* _Task requirements_
Write out the records word for word, with no pictures.

* _Given data_
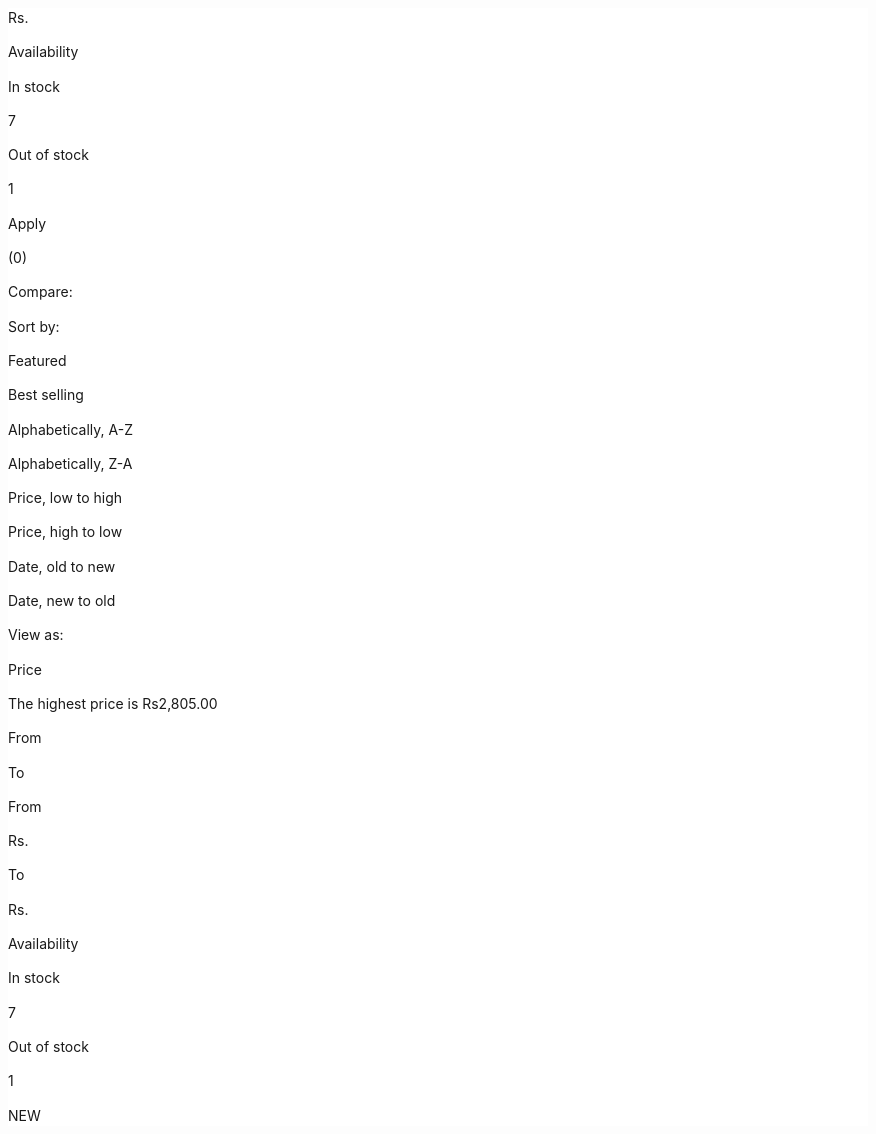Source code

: Rs.

Availability

In stock

7

Out of stock

1

Apply

(0)

Compare:

Sort by:

Featured

Best selling

Alphabetically, A-Z

Alphabetically, Z-A

Price, low to high

Price, high to low

Date, old to new

Date, new to old

View as:

Price

The highest price is Rs2,805.00

From

To

From

Rs.

To

Rs.

Availability

In stock

7

Out of stock

1

NEW
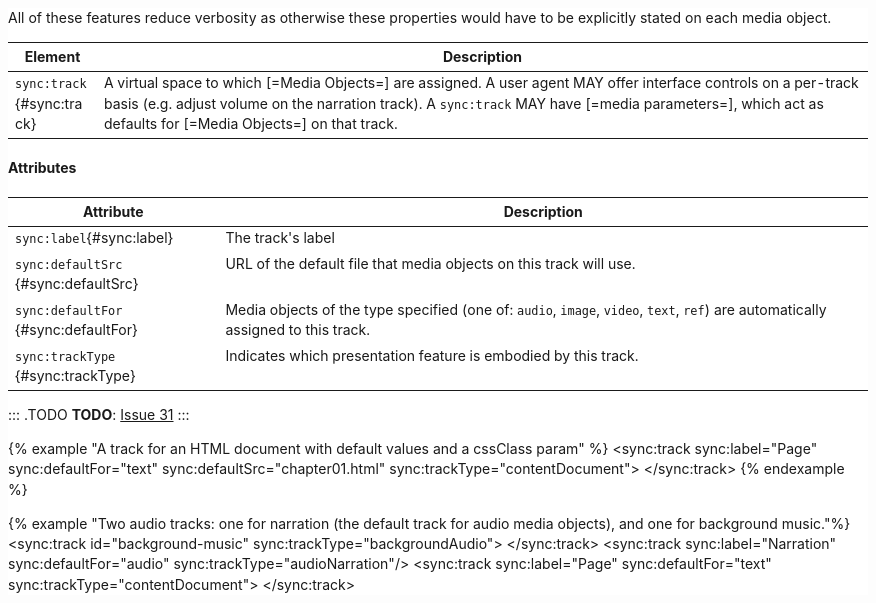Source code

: All of these features reduce verbosity as otherwise these properties would have to be explicitly stated on each media object. 

| Element | Description |
|---------|-------------|
| `sync:track`{#sync:track} | A virtual space to which [=Media Objects=] are assigned. A user agent MAY offer interface controls on a per-track basis (e.g. adjust volume on the narration track). A `sync:track` MAY have [=media parameters=], which act as defaults for [=Media Objects=] on that track.  |

#### Attributes

| Attribute | Description |
|-----------|-------------|
| `sync:label`{#sync:label} | The track's label |
| `sync:defaultSrc`{#sync:defaultSrc} | URL of the default file that media objects on this track will use.|
| `sync:defaultFor`{#sync:defaultFor} | Media objects of the type specified (one of: `audio`, `image`, `video`, `text`, `ref`) are automatically assigned to this track. |
| `sync:trackType`{#sync:trackType} | Indicates which presentation feature is embodied by this track. |

::: .TODO
__TODO__:
[Issue 31](https://github.com/w3c/sync-media-pub/issues/31)
:::


{% example "A track for an HTML document with default values and a cssClass param" %}
<smil xmlns="http://www.w3.org/ns/SMIL" sync:xmlns="https://w3.github.io/sync-media-pub">
    <head>
        <sync:track sync:label="Page" sync:defaultFor="text" 
            sync:defaultSrc="chapter01.html" sync:trackType="contentDocument">
            <param name="cssClass" value="highlight"/>
        </sync:track>
    </head>
    <body>
        <par>
            <audio src="chapter01.mp3" clipBegin="30" clipEnd="40"/>
            <text src="#heading_01"/>
        </par>
        <par>
            <audio src="chapter01.mp3" clipBegin="40" clipEnd="50"/>
            <text src="#para_01"/>
        </par>
        <par>
            <audio src="chapter01.mp3" clipEnd="50" clipEnd="60"/>
            <text src="#para_02"/>
        </par>
    </body>
</smil>
{% endexample %}

{% example "Two audio tracks: one for narration (the default track for audio media objects), and one for background music."%}
<smil xmlns="http://www.w3.org/ns/SMIL" sync:xmlns="https://w3.github.io/sync-media-pub">
    <head>
        <sync:track id="background-music" sync:trackType="backgroundAudio">
            <param name="volume" value="0.5"/>
        </sync:track>
        <sync:track sync:label="Narration" sync:defaultFor="audio" sync:trackType="audioNarration"/>
        <sync:track sync:label="Page" sync:defaultFor="text" sync:trackType="contentDocument">
            <param name="cssClass" value="highlight"/>
        </sync:track>
    </head>
    <body>
        <par>
            <audio sync:track="background-music" src="bkmusic.mp3" repeat="indefinite"/>
            <seq>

* _Answer box_
Source code

: Rs.

Availability

In stock

7

Out of stock

1

Apply

(0)

Compare:

Sort by:

Featured

Best selling

Alphabetically, A-Z

Alphabetically, Z-A

Price, low to high

Price, high to low

Date, old to new

Date, new to old

View as:

Price

The highest price is Rs2,805.00

From

To

From

Rs.

To

Rs.

Availability

In stock

7

Out of stock

1

NEW
Source code

: All of these features reduce verbosity as otherwise these properties would have to be explicitly stated on each media object. 

| Element | Description |
|---------|-------------|
| `sync:track`{#sync:track} | A virtual space to which [=Media Objects=] are assigned. A user agent MAY offer interface controls on a per-track basis (e.g. adjust volume on the narration track). A `sync:track` MAY have [=media parameters=], which act as defaults for [=Media Objects=] on that track.  |

#### Attributes

| Attribute | Description |
|-----------|-------------|
| `sync:label`{#sync:label} | The track's label |
| `sync:defaultSrc`{#sync:defaultSrc} | URL of the default file that media objects on this track will use.|
| `sync:defaultFor`{#sync:defaultFor} | Media objects of the type specified (one of: `audio`, `image`, `video`, `text`, `ref`) are automatically assigned to this track. |
| `sync:trackType`{#sync:trackType} | Indicates which presentation feature is embodied by this track. |

::: .TODO
__TODO__:
[Issue 31](https://github.com/w3c/sync-media-pub/issues/31)
:::


{% example "A track for an HTML document with default values and a cssClass param" %}
<smil xmlns="http://www.w3.org/ns/SMIL" sync:xmlns="https://w3.github.io/sync-media-pub">
    <head>
        <sync:track sync:label="Page" sync:defaultFor="text" 
            sync:defaultSrc="chapter01.html" sync:trackType="contentDocument">
            <param name="cssClass" value="highlight"/>
        </sync:track>
    </head>
    <body>
        <par>
            <audio src="chapter01.mp3" clipBegin="30" clipEnd="40"/>
            <text src="#heading_01"/>
        </par>
        <par>
            <audio src="chapter01.mp3" clipBegin="40" clipEnd="50"/>
            <text src="#para_01"/>
        </par>
        <par>
            <audio src="chapter01.mp3" clipEnd="50" clipEnd="60"/>
            <text src="#para_02"/>
        </par>
    </body>
</smil>
{% endexample %}

{% example "Two audio tracks: one for narration (the default track for audio media objects), and one for background music."%}
<smil xmlns="http://www.w3.org/ns/SMIL" sync:xmlns="https://w3.github.io/sync-media-pub">
    <head>
        <sync:track id="background-music" sync:trackType="backgroundAudio">
            <param name="volume" value="0.5"/>
        </sync:track>
        <sync:track sync:label="Narration" sync:defaultFor="audio" sync:trackType="audioNarration"/>
        <sync:track sync:label="Page" sync:defaultFor="text" sync:trackType="contentDocument">
            <param name="cssClass" value="highlight"/>
        </sync:track>
    </head>
    <body>
        <par>
            <audio sync:track="background-music" src="bkmusic.mp3" repeat="indefinite"/>
            <seq>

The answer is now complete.